How Small Is It, Really?
Photo Gallery of Relative Size
Before digging into the performance-related strengths and weaknesses of this build, let’s take a closer look at where it shines most brightly: small size.
For starters, our sub-$400 gaming PC is downright puny compared to more conventional gaming enclosures, such as the eight-slot Rosewill Blackhawk or seven-slot Antec Three Hundred Illusion mid-tower cases.
Three ISK300 enclosures stacked up would occupy approximately 1280 cubic inches, falling in between the pictured $650 gaming machine I built for this quarter's competition and the $1300 enthusiast PC in overall volume. This bonus build occupies less than 20% of the space consumed by the BitFenix Prodigy used in Thomas' high-performance build, assuming the upper and lower handles remain attached.
Unfortunately, fractional size also translates to a lot less performance, particularly in games. It's already maxed out when we install a Radeon HD 7750.
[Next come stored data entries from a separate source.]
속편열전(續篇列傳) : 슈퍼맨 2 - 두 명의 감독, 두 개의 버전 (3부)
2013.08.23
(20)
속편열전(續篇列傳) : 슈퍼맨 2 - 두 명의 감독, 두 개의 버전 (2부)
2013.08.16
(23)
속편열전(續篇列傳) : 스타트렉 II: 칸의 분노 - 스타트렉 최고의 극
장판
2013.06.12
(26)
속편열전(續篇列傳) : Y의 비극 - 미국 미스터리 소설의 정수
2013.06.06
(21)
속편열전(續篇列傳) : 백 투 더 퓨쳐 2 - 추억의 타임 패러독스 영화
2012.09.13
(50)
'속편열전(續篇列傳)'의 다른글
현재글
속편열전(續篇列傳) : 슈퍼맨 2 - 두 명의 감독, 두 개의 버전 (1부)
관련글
It’s wider and deeper, but quite a bit shorter (while standing) than the Xbox 360 gaming console. If we cropped Microsoft’s huge power brick in half and added it to the Xbox, the combination would equal the same volume as Antec’s ISK300, which of course includes an internal power supply.
When it comes to mini-ITX, one size does not fit all. Pictured from left to right: Antec ISK110 VESA, this quarter's $400 bonus build (Antec ISK300-150), SilverStone SG05BB-450-USB3.0, this quarter's $650 PC (Cooler Master Elite 120), DIYPC V3Plus-B.